* Selected excerpt *

You are viewing a plain text version of this content. The canonical link for it is here.
Posted to user@flink.apache.org by Radu Prodan <ra...@gmail.com> on 2016/02/04 11:36:17 UTC

Flink writeAsCsv

Hi all,

I am new to flink. I wrote a simple program and I want it to output as csv
file.

timeWindowAll(Time.of(3, TimeUnit.MINUTES))

.apply(newFunction1())

.writeAsCsv("file:///user/someuser/Documents/somefile.csv");


When I change the sink to . print(), it works and outputs some results.

I want it to output the result of every window. However, it outputs nothing
and the file is not created. Am I missing anything?


-best

Radu

Re: Flink writeAsCsv

Posted by Fabian Hueske <fh...@gmail.com>.
You can get the end time of a window from the TimeWindow object which is
passed to the AllWindowFunction. This is basically a window ID / index.

Transcribed page text
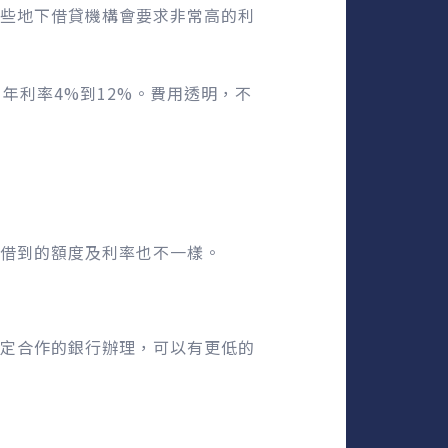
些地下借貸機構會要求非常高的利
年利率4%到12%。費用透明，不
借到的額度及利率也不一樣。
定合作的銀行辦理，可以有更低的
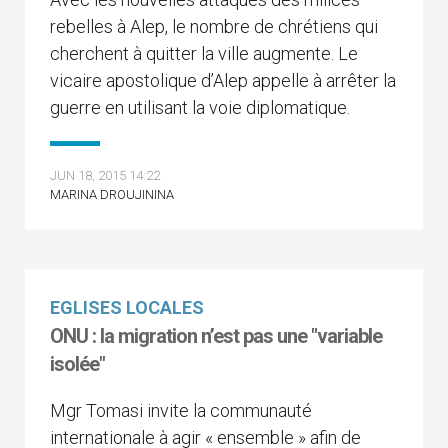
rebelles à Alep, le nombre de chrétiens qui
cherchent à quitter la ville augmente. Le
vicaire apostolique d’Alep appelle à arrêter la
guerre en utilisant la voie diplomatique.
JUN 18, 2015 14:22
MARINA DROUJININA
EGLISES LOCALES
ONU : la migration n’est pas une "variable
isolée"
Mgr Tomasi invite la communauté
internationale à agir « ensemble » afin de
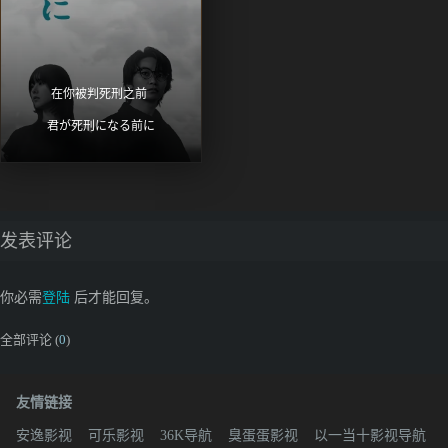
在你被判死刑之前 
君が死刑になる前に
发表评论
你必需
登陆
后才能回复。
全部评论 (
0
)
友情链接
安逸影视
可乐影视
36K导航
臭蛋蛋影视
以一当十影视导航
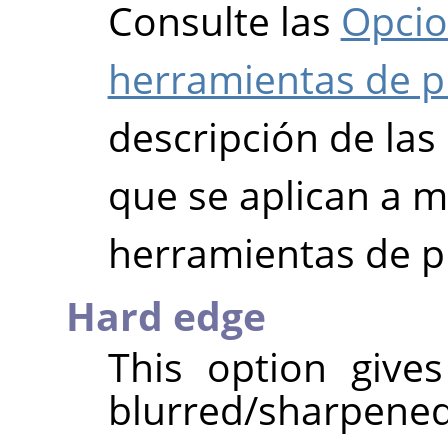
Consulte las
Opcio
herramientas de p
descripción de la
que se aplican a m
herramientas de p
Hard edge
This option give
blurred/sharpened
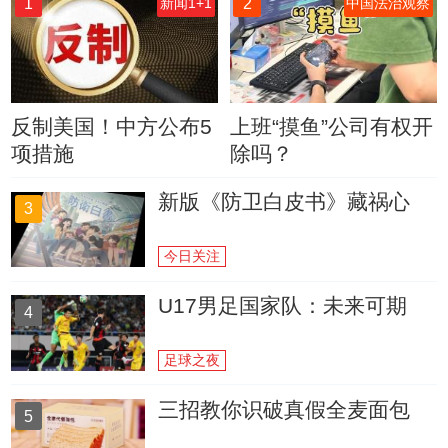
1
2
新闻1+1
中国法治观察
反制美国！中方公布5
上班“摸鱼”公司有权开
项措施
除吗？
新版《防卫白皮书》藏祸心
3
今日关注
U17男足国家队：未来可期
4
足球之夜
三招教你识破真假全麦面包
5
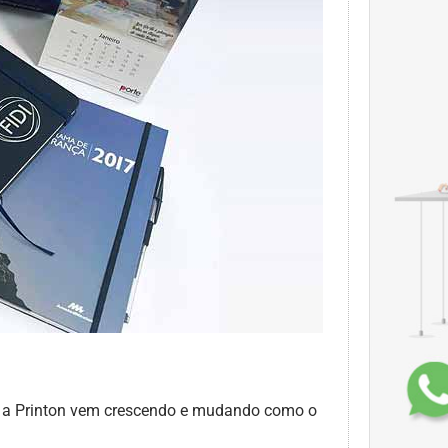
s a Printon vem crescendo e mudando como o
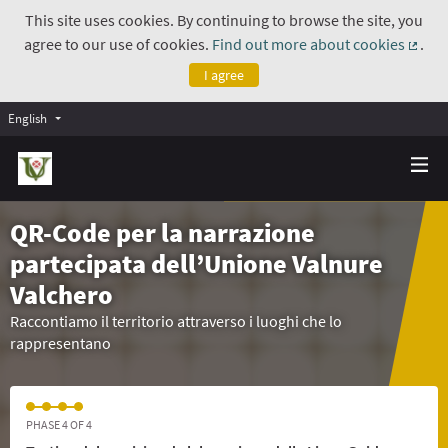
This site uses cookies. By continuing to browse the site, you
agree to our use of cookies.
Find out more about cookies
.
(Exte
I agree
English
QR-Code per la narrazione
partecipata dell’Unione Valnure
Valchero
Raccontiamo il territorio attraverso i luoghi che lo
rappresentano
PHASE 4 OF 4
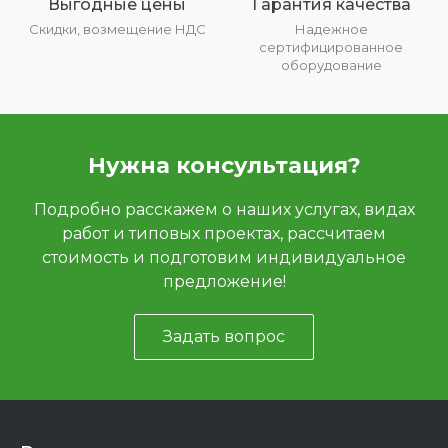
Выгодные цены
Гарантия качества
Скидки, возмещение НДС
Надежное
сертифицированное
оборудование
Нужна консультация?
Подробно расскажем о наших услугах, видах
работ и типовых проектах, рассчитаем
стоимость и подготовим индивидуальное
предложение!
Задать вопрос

* Things to do *
1. List the Java types (classes, interfaces or enums) that the Flink writeAsCsv thread names.
2. Please copy the records word for word, starting with the line that contains "Consulte las" and running through the end of the records, and leave out the pictures.

* Answers by item number *
1. Time, TimeUnit, TimeWindow, AllWindowFunction

2.
Consulte las
Opcio
herramientas de p
descripción de la
que se aplican a m
herramientas de p
Hard edge
This option give
blurred/sharpened
1
2
新闻1+1
中国法治观察
反制美国！中方公布5
上班“摸鱼”公司有权开
项措施
除吗？
新版《防卫白皮书》藏祸心
3
今日关注
U17男足国家队：未来可期
4
足球之夜
三招教你识破真假全麦面包
5
s a Printon vem crescendo e mudando como o
This site uses cookies. By continuing to browse the site, you
agree to our use of cookies.
Find out more about cookies
.
(Exte
I agree
English
QR-Code per la narrazione
partecipata dell’Unione Valnure
Valchero
Raccontiamo il territorio attraverso i luoghi che lo
rappresentano
PHASE 4 OF 4
Выгодные цены
Гарантия качества
Скидки, возмещение НДС
Надежное
сертифицированное
оборудование
Нужна консультация?
Подробно расскажем о наших услугах, видах
работ и типовых проектах, рассчитаем
стоимость и подготовим индивидуальное
предложение!
Задать вопрос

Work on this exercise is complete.